### Text provided
---*---

Quote from a friend on Facebook that's doing the rounds:
“Elon Musk’s
wealth is projected to more than double over the next five years, placing him
on track to become the world’s first trillionaire.
Here’s what
that actually looks like:
- $1
trillion = $1,000,000,000,000 — that’s a million million dollars.
- A worker
on £30,000/year earns around $38,000/year at current exchange rates. It would take that worker 26.3 million years
to earn what Musk could be worth.
- If Musk
dropped $10,000 on the floor, it wouldn’t be worth his time to pick it up — he
makes more than that in under 10 seconds.
- If you
spent $1 million a day, every single day, it would take 2,740 years to spend $1
trillion.
In a world
where millions struggle to eat, there is no moral or economic justification for
billionaires to exist — never mind trillionaires.”
My response: If you’re worried about ‘millions struggling to eat’ then the anti-billionaire logic is backwards. Billionaires tend to do disproportionately more for the poor than any other group, because the more money that comes into one person’s treasury, the more they can scale up their beneficence in the wider globe (through investment, job creation and charitable causes). Here I make no comment about Musk as a person, but generally, as wealth accumulates for an individual, every increasing pound or dollar increases the chances of it doing some external good elsewhere. This is because very rich people accumulate wealth with capital that has declining marginal utility.
If you look at the history of the world since the Industrial Revolution, significant individual or corporate wealth is frequently tied to large-scale economic impact for good, like investment in companies, global job creation, infrastructure, technological innovation, philanthropy, aid and lifting millions out of poverty. And as wealthy people’s personal spending needs become more and more trivial compared to their capital, their positive global influence just keeps increasing, where their own personal declining marginal utility engenders rising utility for the world’s poorest people.

---*---

### Supplied data
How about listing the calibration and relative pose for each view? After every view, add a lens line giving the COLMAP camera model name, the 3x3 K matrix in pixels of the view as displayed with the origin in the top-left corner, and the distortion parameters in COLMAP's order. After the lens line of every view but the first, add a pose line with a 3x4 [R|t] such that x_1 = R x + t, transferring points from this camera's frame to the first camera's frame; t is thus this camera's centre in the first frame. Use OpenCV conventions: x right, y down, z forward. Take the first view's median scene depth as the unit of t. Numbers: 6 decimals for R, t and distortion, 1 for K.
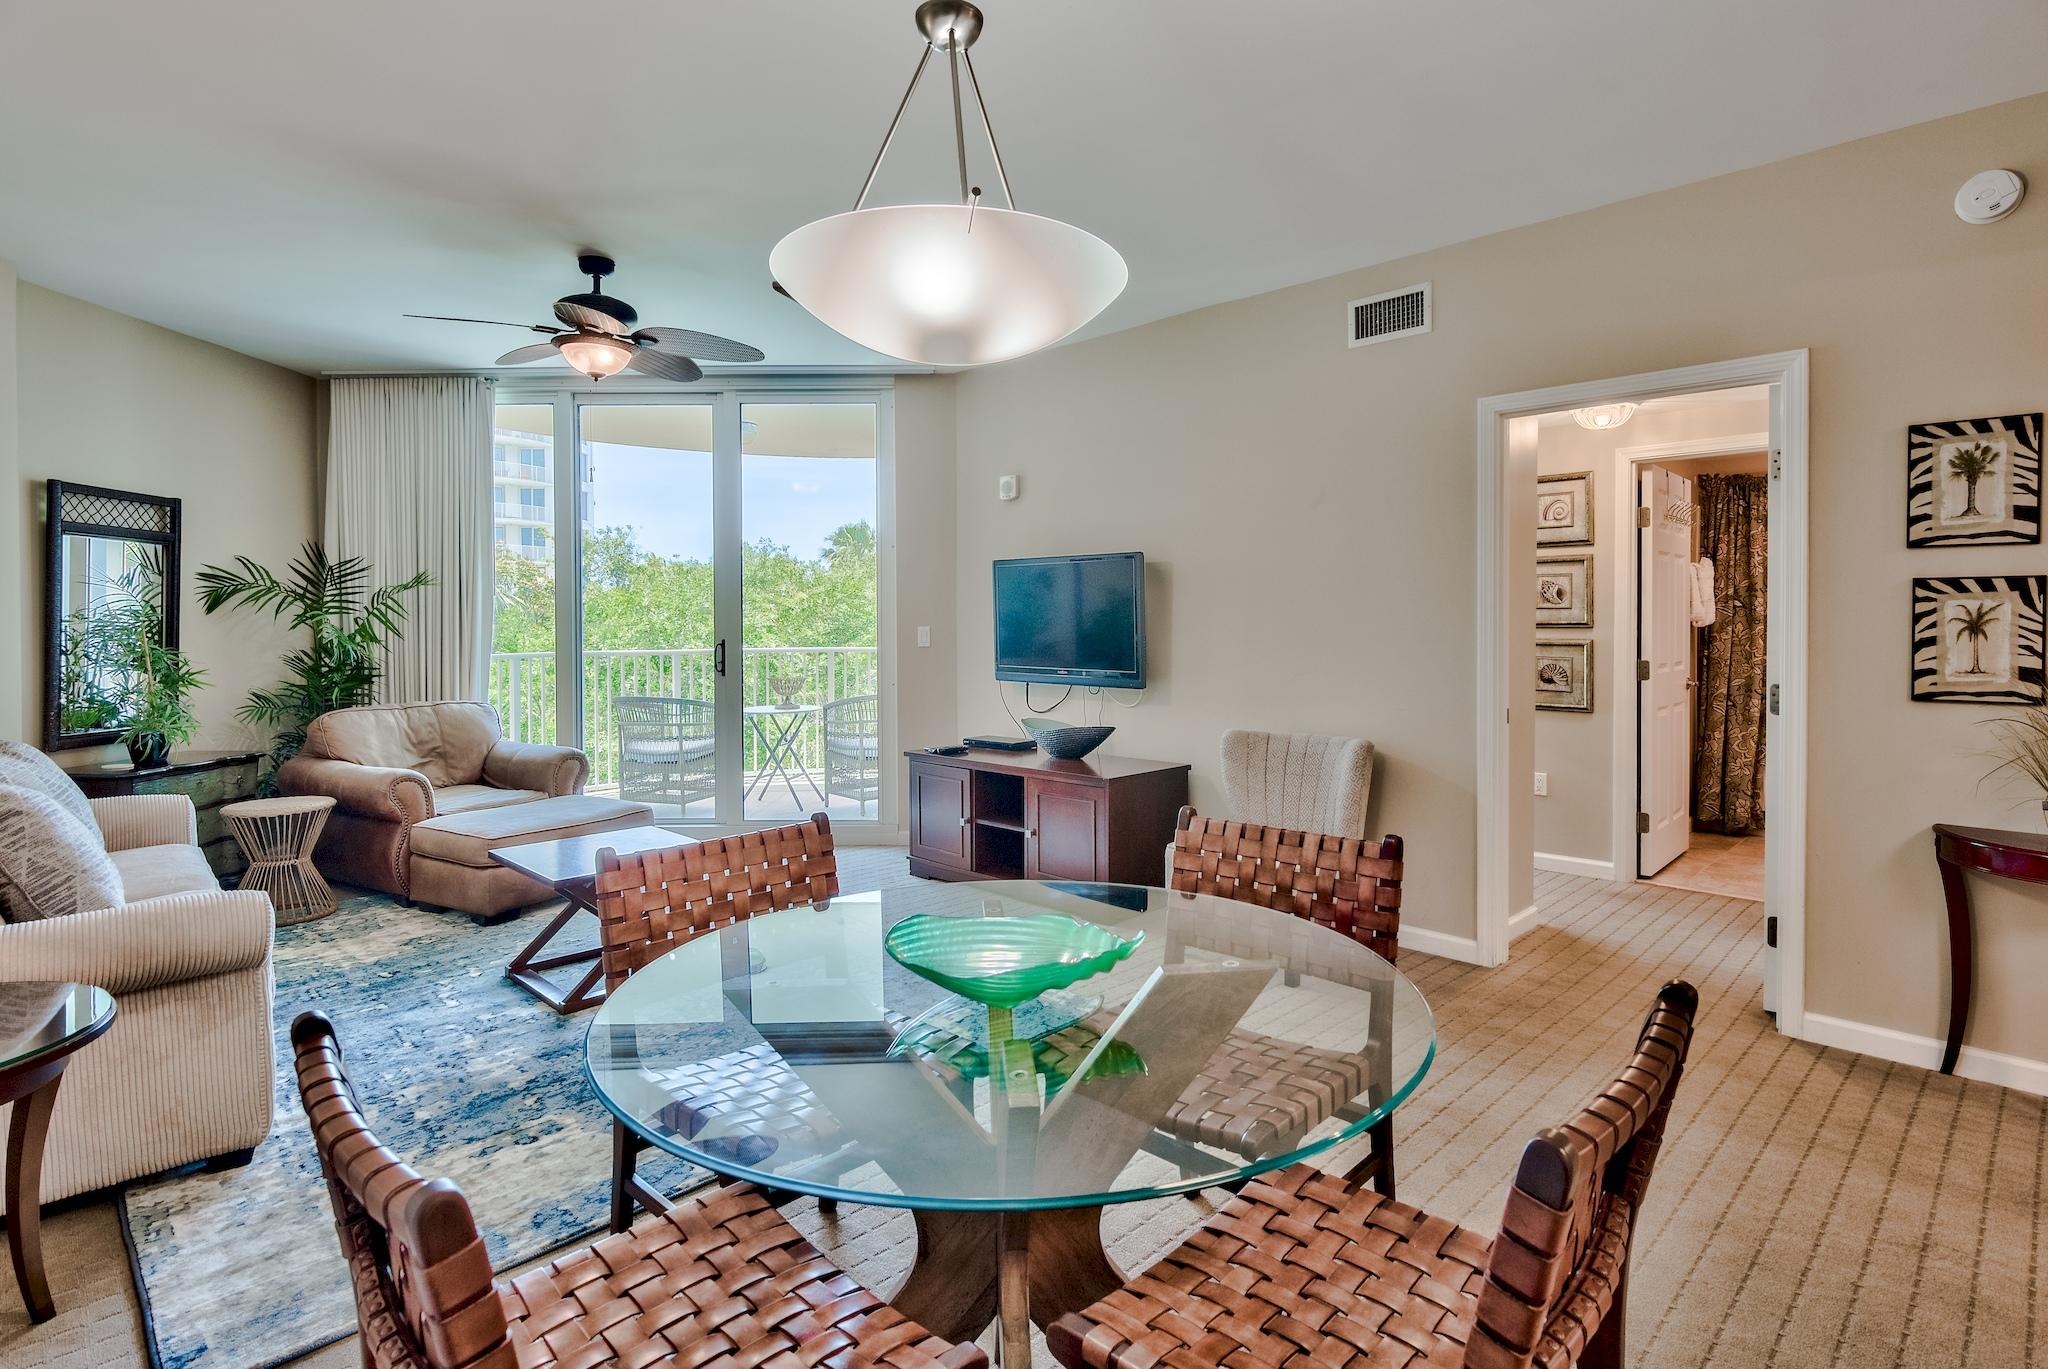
lens RADIAL K [[1030.7, 0, 1023.8], [0, 1030.7, 628.7], [0, 0, 1]] dist [-0.001181, -0.000172]
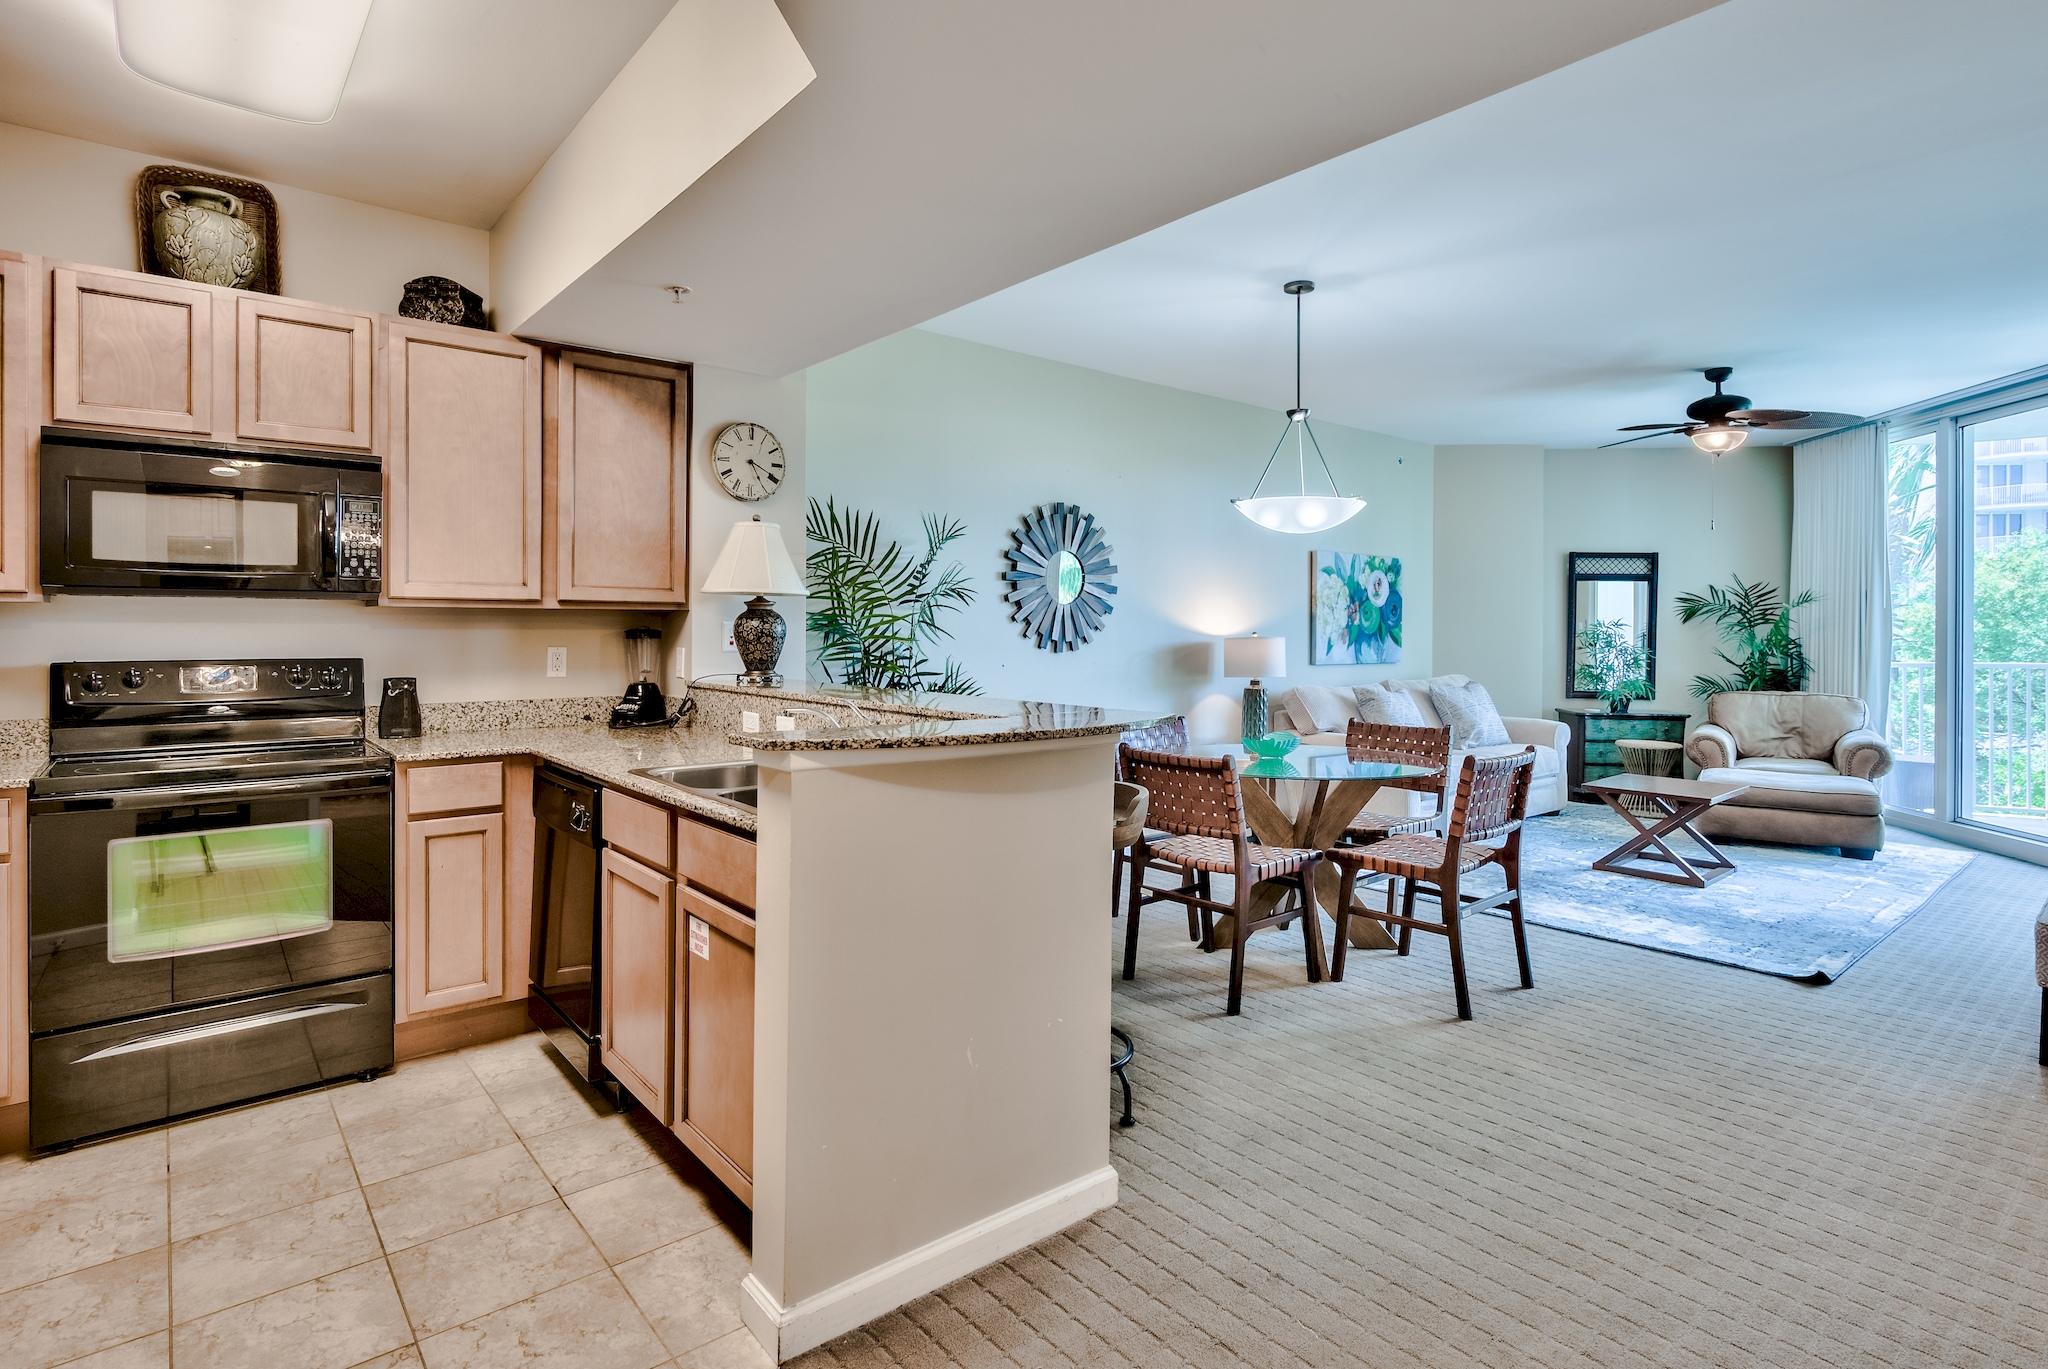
lens RADIAL K [[1037.5, 0, 1038.9], [0, 1037.5, 625.8], [0, 0, 1]] dist [-0.002391, -0.000399]
pose [[-0.075386, 0.002685, -0.997151, 0.876570], [-0.012398, 0.999917, 0.003630, -0.005517], [0.997077, 0.012637, -0.075347, 0.165375]]
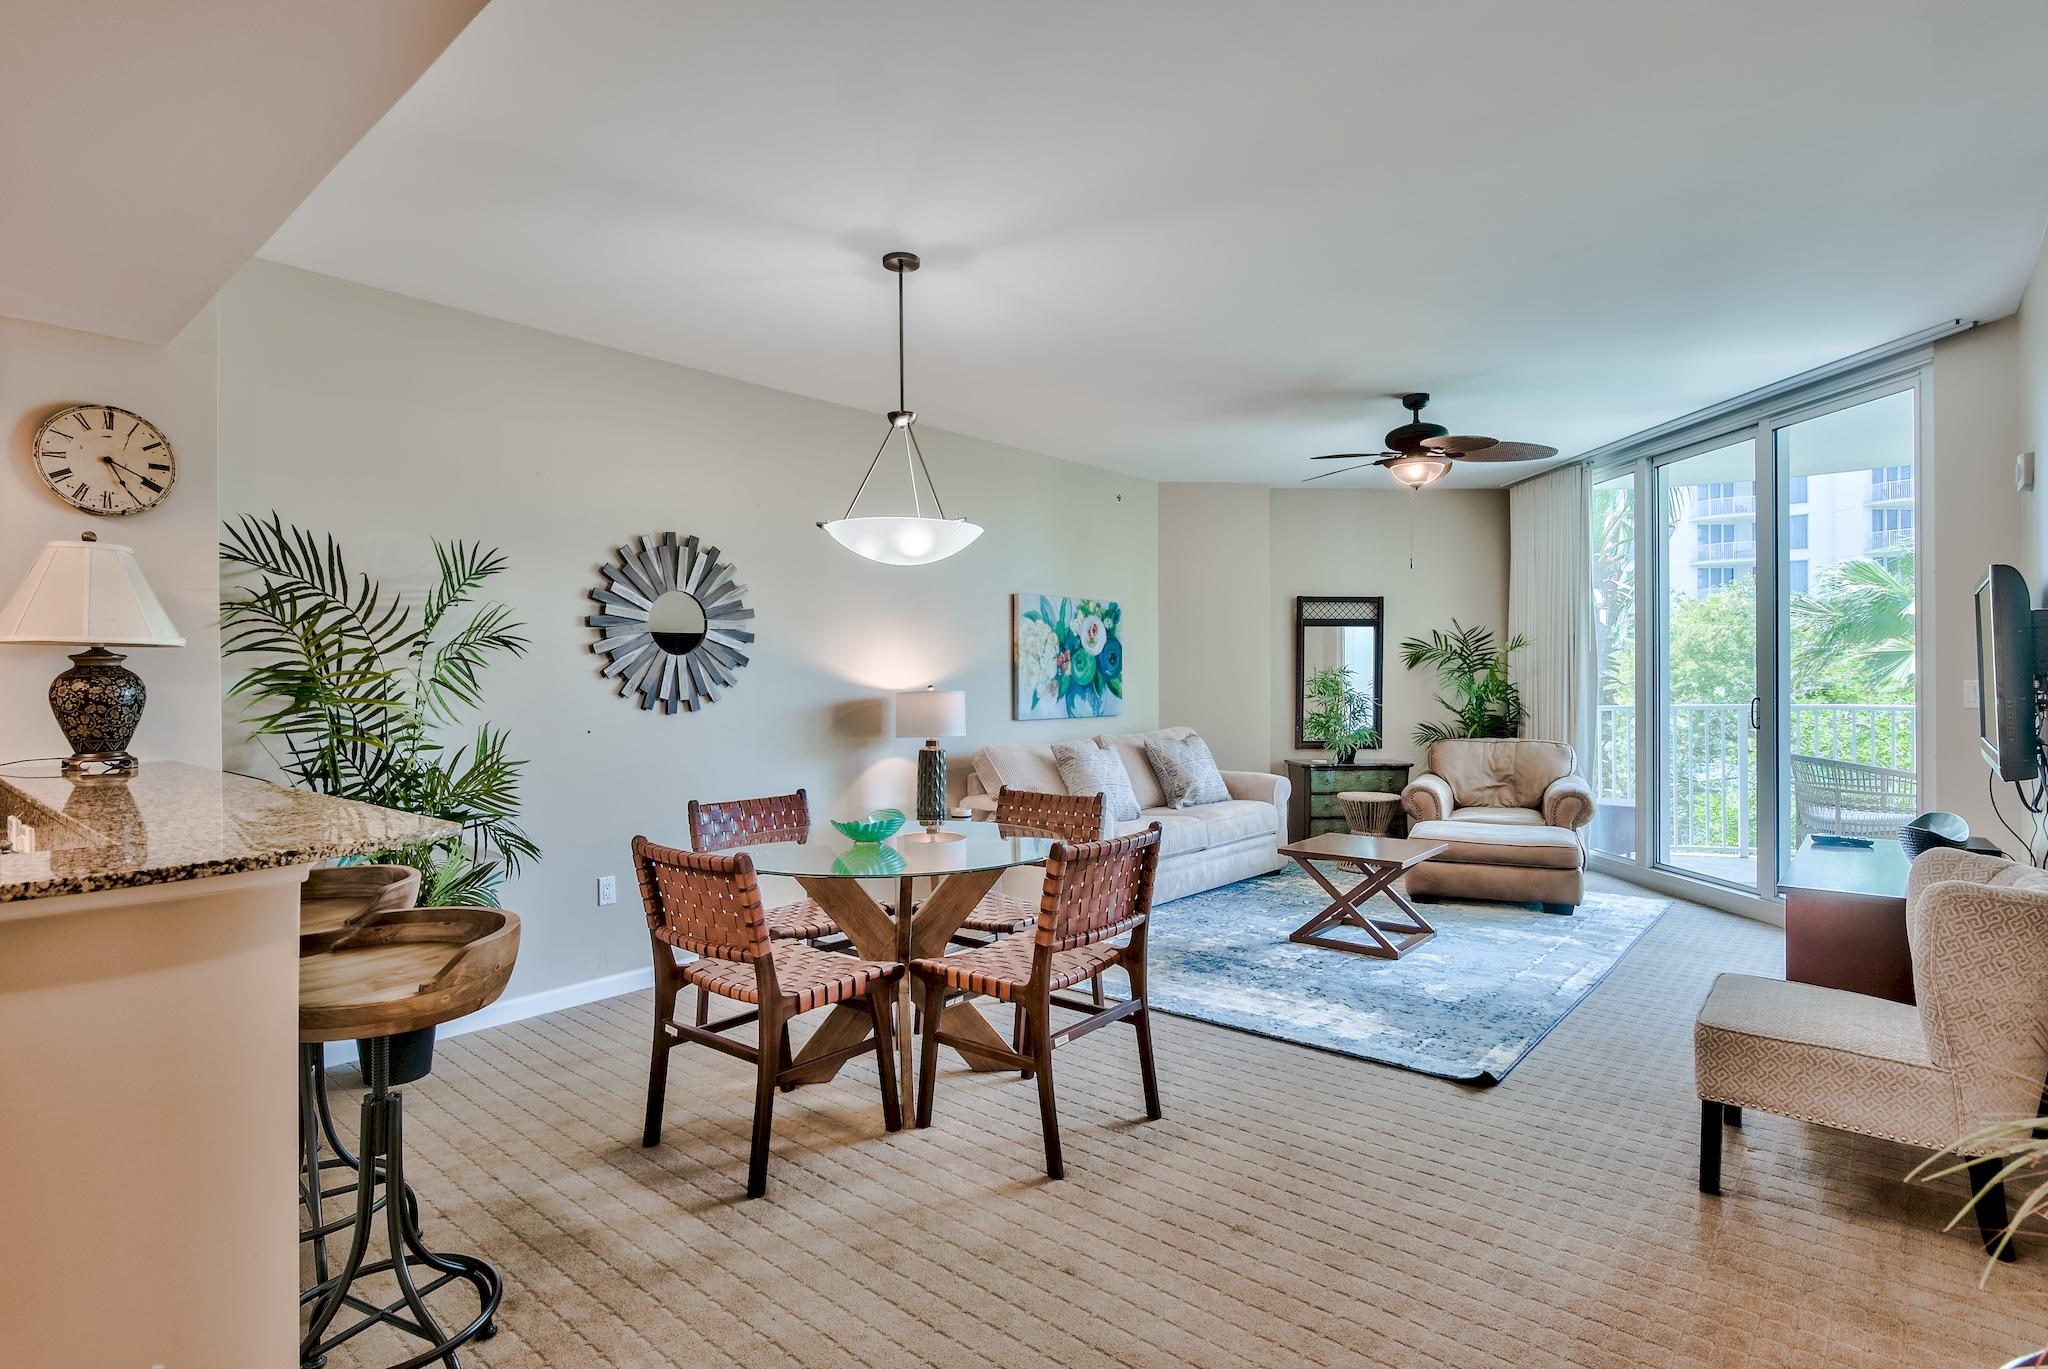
lens RADIAL K [[1024.9, 0, 1024.0], [0, 1024.9, 684.5], [0, 0, 1]] dist [-0.002669, -0.000496]
pose [[0.075728, 0.009255, -0.997086, 0.692155], [0.000123, 0.999957, 0.009291, -0.007611], [0.997129, -0.000826, 0.075724, 0.348800]]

---*---

### What is needed
In the text on billionaire wealth, how long does the quoted post say it would take to spend $1 trillion at $1 million a day?

### Answer for the task
2,740 years